◆ AIM OF THE EXERCISE:
Please copy each line of the listing below precisely, excluding the images.

**** DATA ****

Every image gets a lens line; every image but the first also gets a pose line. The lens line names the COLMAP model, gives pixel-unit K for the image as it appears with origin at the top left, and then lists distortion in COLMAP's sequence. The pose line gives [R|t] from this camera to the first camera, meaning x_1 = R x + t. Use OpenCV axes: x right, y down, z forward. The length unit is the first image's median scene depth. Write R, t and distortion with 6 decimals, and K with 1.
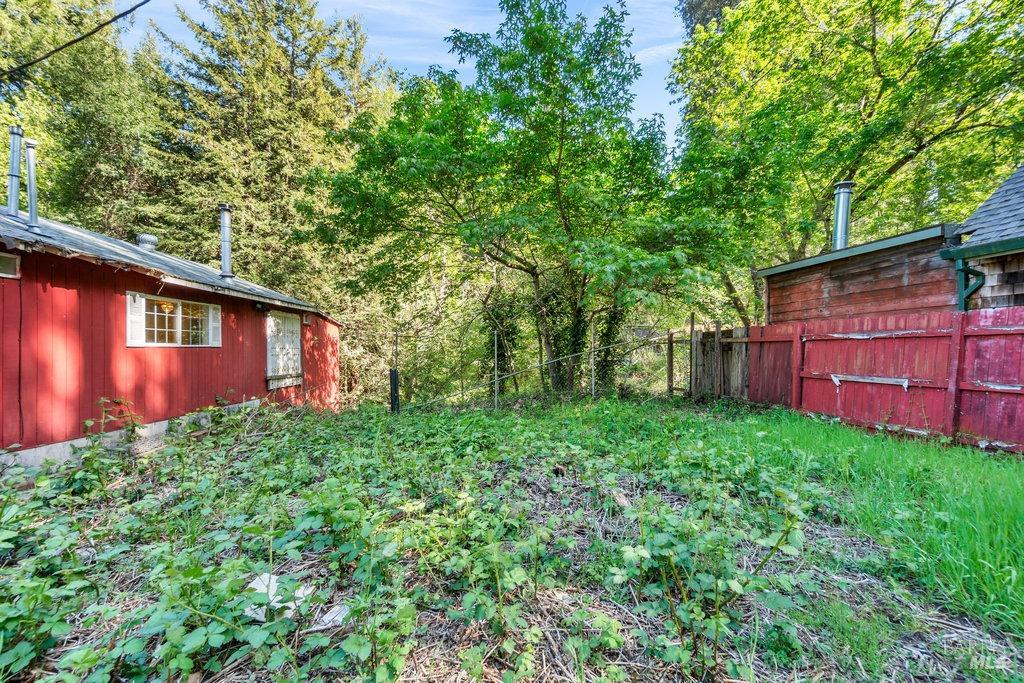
lens RADIAL K [[443.1, 0, 497.8], [0, 443.1, 350.3], [0, 0, 1]] dist [-0.004603, 0.000835]
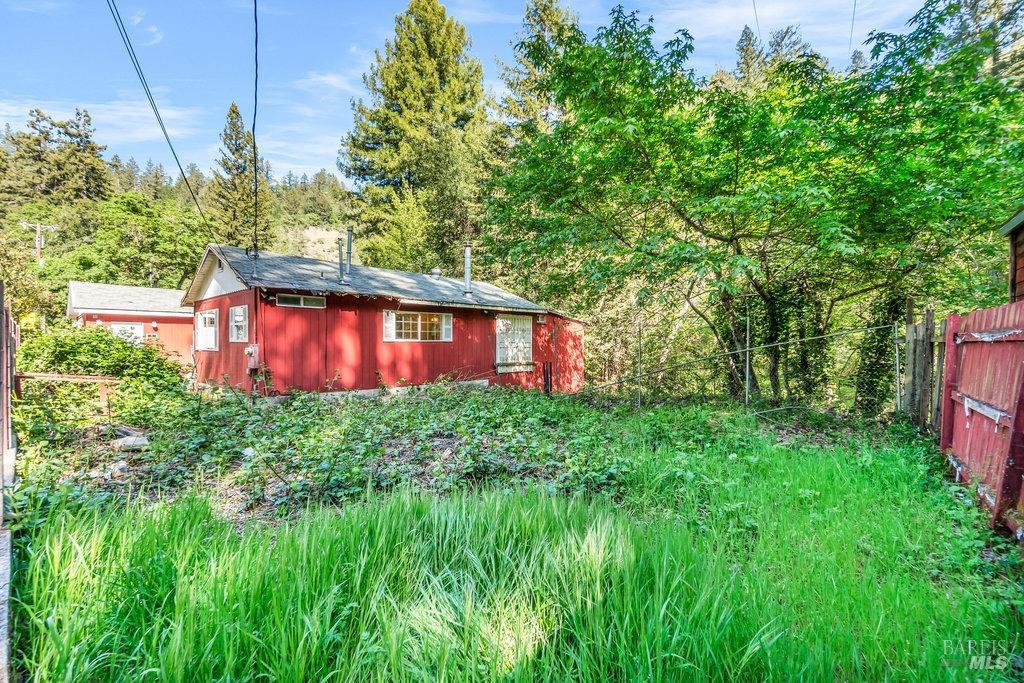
lens RADIAL K [[443.1, 0, 511.0], [0, 443.1, 347.9], [0, 0, 1]] dist [-0.004603, 0.000835]
pose [[0.717111, 0.020561, -0.696655, 0.637655], [-0.011399, 0.999777, 0.017773, -0.017159], [0.696865, -0.004804, 0.717186, 0.075822]]
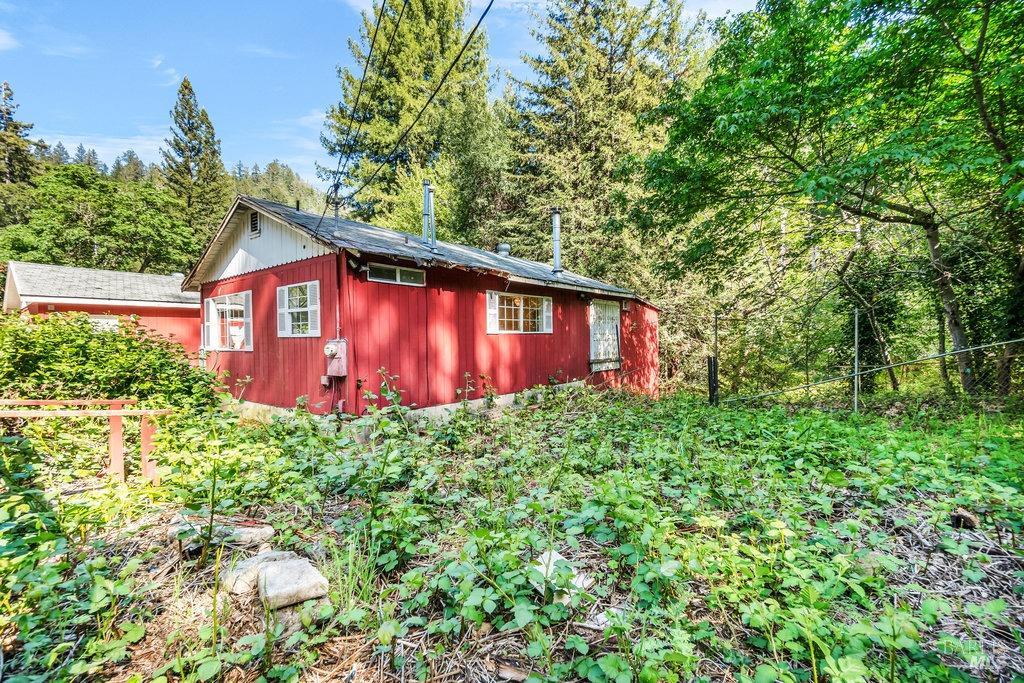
lens RADIAL K [[443.1, 0, 502.6], [0, 443.1, 344.8], [0, 0, 1]] dist [-0.004603, 0.000835]
pose [[0.768583, 0.007444, -0.639707, 0.014322], [0.006201, 0.999799, 0.019084, -0.000709], [0.639721, -0.018634, 0.768382, 0.035981]]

****

◆ EXERCISE OUTPUT:
Every image gets a lens line; every image but the first also gets a pose line. The lens line names the COLMAP model, gives pixel-unit K for the image as it appears with origin at the top left, and then lists distortion in COLMAP's sequence. The pose line gives [R|t] from this camera to the first camera, meaning x_1 = R x + t. Use OpenCV axes: x right, y down, z forward. The length unit is the first image's median scene depth. Write R, t and distortion with 6 decimals, and K with 1.
lens RADIAL K [[443.1, 0, 497.8], [0, 443.1, 350.3], [0, 0, 1]] dist [-0.004603, 0.000835]
lens RADIAL K [[443.1, 0, 511.0], [0, 443.1, 347.9], [0, 0, 1]] dist [-0.004603, 0.000835]
pose [[0.717111, 0.020561, -0.696655, 0.637655], [-0.011399, 0.999777, 0.017773, -0.017159], [0.696865, -0.004804, 0.717186, 0.075822]]
lens RADIAL K [[443.1, 0, 502.6], [0, 443.1, 344.8], [0, 0, 1]] dist [-0.004603, 0.000835]
pose [[0.768583, 0.007444, -0.639707, 0.014322], [0.006201, 0.999799, 0.019084, -0.000709], [0.639721, -0.018634, 0.768382, 0.035981]]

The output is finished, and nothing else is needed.